| Task |
Look through the records below and copy each line that includes the word "included".
+++ Records +++
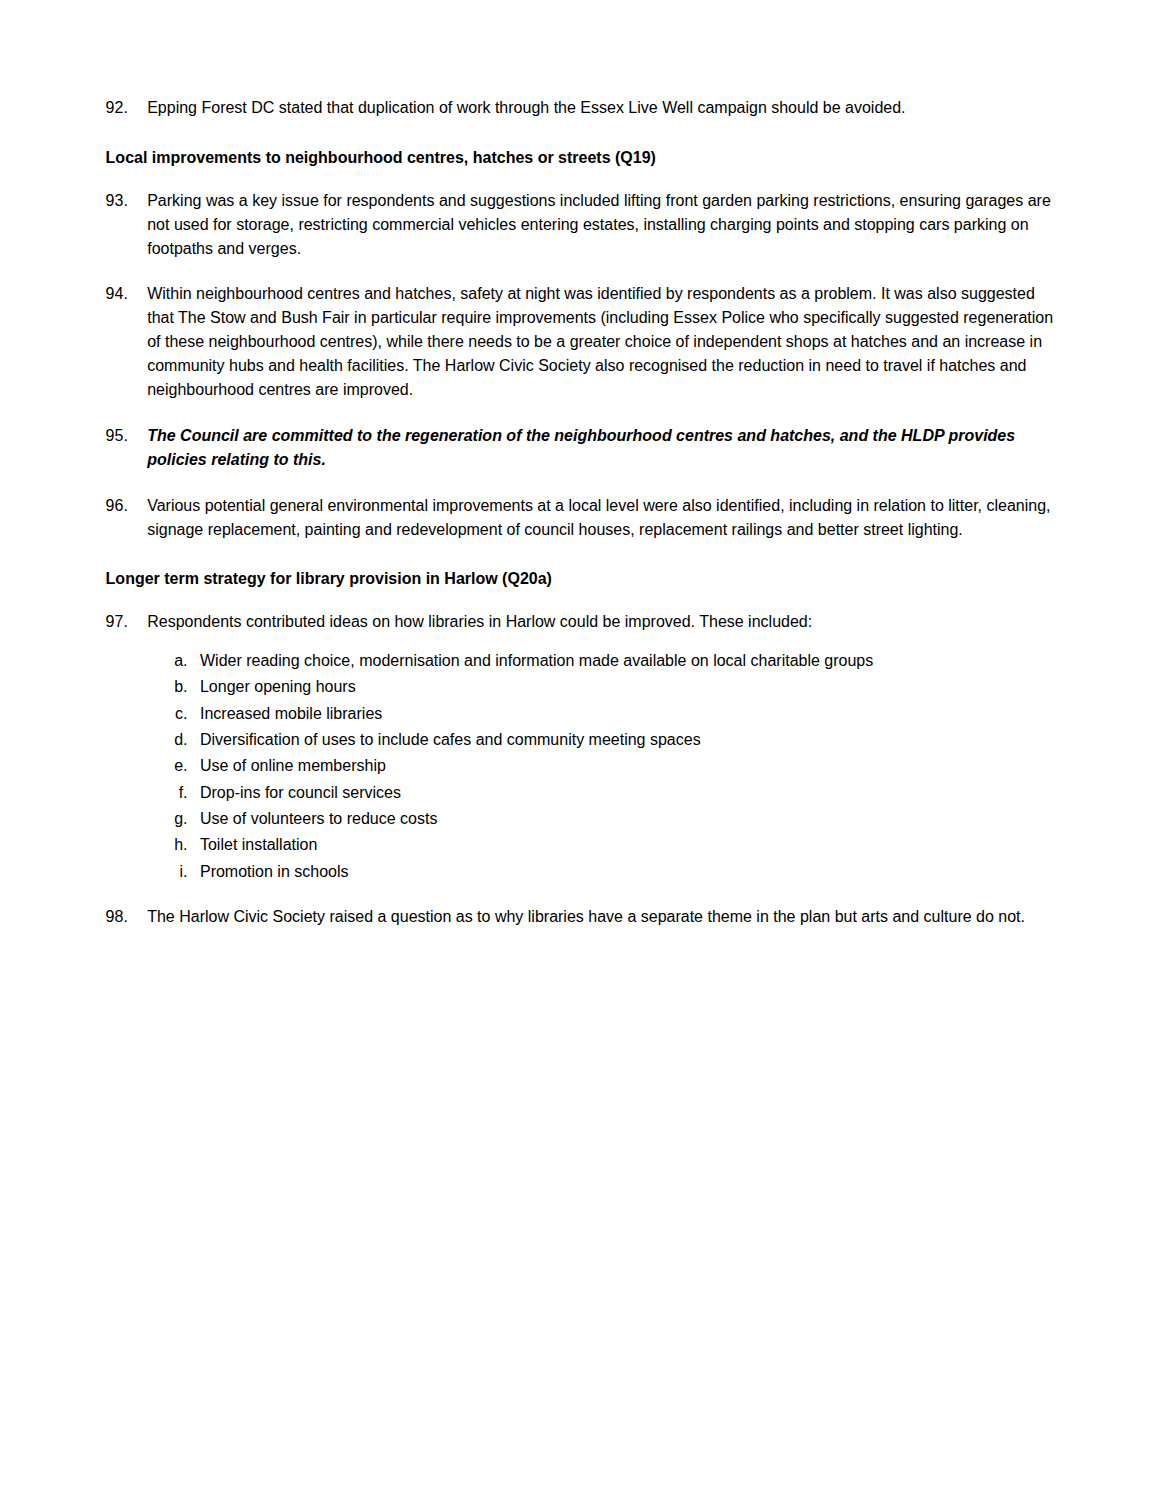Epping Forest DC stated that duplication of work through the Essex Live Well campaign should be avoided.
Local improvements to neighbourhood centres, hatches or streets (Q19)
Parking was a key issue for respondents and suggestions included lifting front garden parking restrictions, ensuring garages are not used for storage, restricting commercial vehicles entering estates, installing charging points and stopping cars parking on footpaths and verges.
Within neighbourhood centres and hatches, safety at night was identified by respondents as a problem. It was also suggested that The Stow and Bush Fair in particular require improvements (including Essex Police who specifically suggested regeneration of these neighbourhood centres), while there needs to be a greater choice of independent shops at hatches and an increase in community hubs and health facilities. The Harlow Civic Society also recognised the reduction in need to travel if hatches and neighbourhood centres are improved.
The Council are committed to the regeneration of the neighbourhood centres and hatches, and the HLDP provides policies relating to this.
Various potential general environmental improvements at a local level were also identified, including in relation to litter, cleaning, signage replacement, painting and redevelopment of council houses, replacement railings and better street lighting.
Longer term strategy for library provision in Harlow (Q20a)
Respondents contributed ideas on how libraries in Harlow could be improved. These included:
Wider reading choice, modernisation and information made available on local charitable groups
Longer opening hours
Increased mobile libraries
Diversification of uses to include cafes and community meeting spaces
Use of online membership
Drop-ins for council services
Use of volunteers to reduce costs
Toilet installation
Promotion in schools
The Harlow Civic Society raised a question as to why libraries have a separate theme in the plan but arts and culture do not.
+++
+++ Records +++
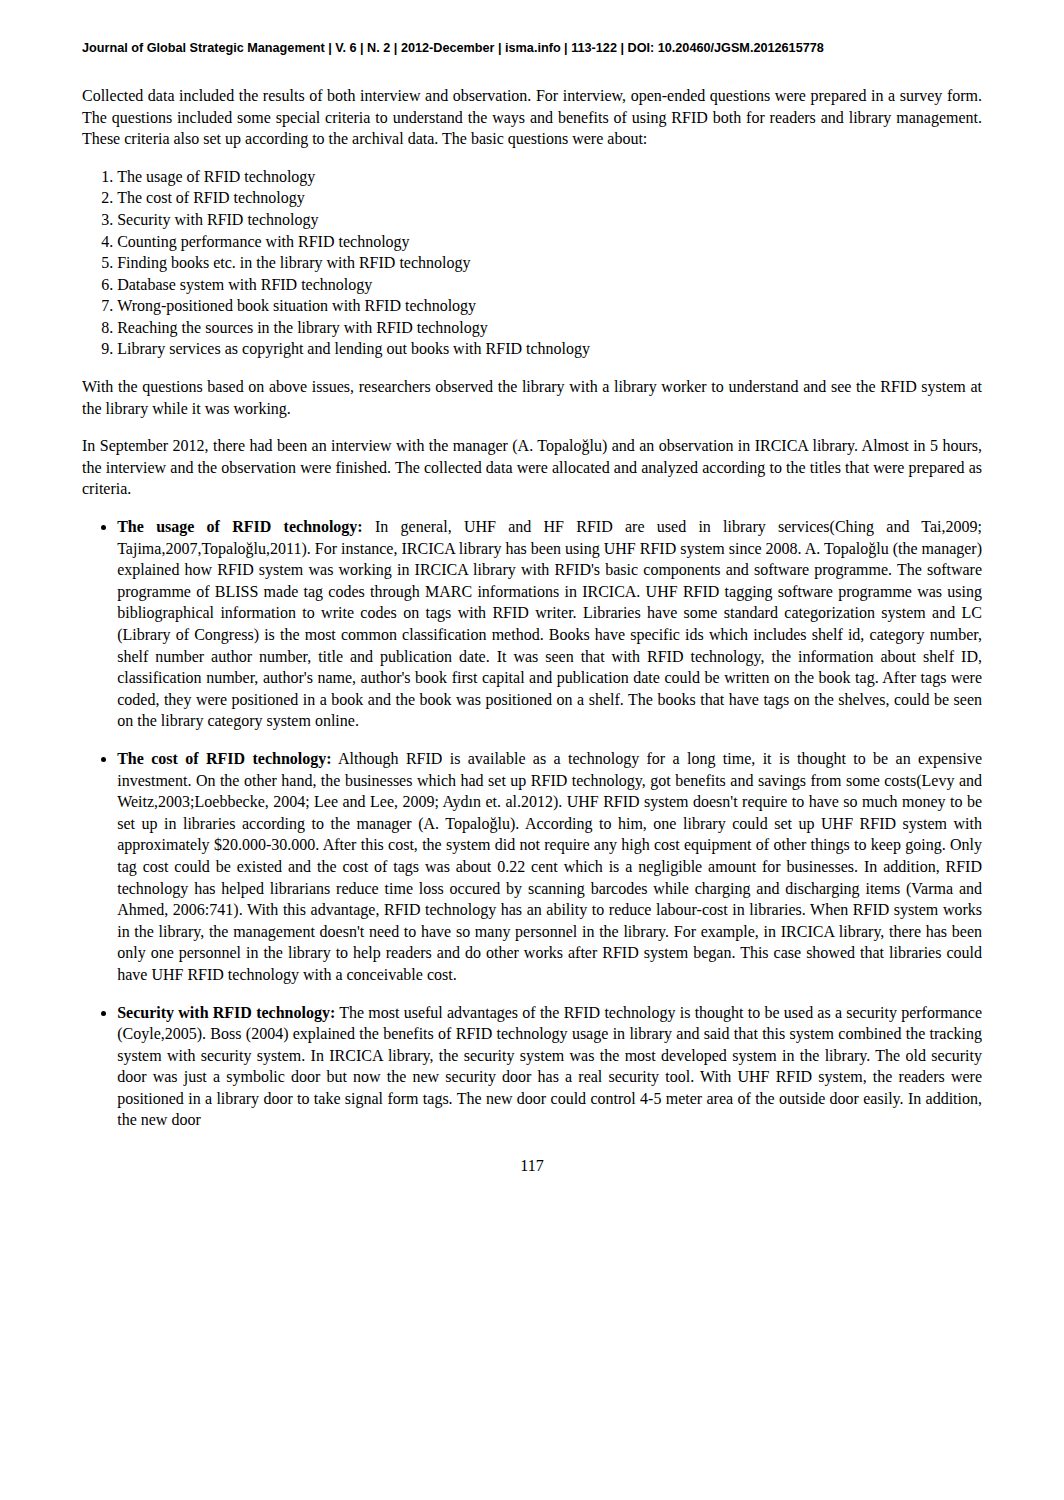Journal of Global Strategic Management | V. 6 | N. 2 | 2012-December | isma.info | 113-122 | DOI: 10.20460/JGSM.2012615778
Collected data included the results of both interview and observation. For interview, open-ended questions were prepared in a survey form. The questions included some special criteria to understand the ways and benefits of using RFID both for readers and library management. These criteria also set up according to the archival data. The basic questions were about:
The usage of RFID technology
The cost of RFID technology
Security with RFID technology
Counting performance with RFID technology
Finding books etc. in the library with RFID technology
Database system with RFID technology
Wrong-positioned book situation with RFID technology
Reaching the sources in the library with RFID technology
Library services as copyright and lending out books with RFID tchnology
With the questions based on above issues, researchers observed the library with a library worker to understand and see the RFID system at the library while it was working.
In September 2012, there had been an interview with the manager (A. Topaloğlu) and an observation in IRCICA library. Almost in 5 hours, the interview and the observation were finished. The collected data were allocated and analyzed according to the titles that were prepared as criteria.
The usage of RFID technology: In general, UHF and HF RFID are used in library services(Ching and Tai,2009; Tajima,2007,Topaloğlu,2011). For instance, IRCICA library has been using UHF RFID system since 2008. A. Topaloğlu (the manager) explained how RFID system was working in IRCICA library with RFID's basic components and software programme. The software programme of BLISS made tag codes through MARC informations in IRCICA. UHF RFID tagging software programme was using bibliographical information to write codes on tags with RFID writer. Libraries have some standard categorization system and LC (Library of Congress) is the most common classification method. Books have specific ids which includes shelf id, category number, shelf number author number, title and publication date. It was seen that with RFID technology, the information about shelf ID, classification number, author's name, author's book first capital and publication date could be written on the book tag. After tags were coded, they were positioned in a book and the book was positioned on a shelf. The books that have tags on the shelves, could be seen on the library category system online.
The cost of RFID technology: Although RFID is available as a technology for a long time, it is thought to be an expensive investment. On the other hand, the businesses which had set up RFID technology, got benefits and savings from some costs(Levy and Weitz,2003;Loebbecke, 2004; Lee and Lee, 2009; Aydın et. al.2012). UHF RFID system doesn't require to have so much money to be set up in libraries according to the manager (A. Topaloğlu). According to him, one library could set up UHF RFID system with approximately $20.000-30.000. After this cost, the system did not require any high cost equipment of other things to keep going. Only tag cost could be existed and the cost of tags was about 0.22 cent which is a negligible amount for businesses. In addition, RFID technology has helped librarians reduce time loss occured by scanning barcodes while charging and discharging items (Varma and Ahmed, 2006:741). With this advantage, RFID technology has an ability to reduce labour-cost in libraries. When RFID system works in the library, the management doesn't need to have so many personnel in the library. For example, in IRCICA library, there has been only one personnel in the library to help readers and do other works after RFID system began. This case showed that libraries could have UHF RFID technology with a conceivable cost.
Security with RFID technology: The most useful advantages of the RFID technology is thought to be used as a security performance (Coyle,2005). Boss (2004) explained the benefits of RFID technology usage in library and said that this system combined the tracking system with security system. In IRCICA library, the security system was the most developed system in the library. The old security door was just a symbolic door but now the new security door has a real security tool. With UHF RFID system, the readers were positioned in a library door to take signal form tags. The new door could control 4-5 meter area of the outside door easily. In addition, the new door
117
+++
| Your solution |
Parking was a key issue for respondents and suggestions included lifting front garden parking restrictions, ensuring garages are not used for storage, restricting commercial vehicles entering estates, installing charging points and stopping cars parking on footpaths and verges.
Respondents contributed ideas on how libraries in Harlow could be improved. These included:
Collected data included the results of both interview and observation. For interview, open-ended questions were prepared in a survey form. The questions included some special criteria to understand the ways and benefits of using RFID both for readers and library management. These criteria also set up according to the archival data. The basic questions were about:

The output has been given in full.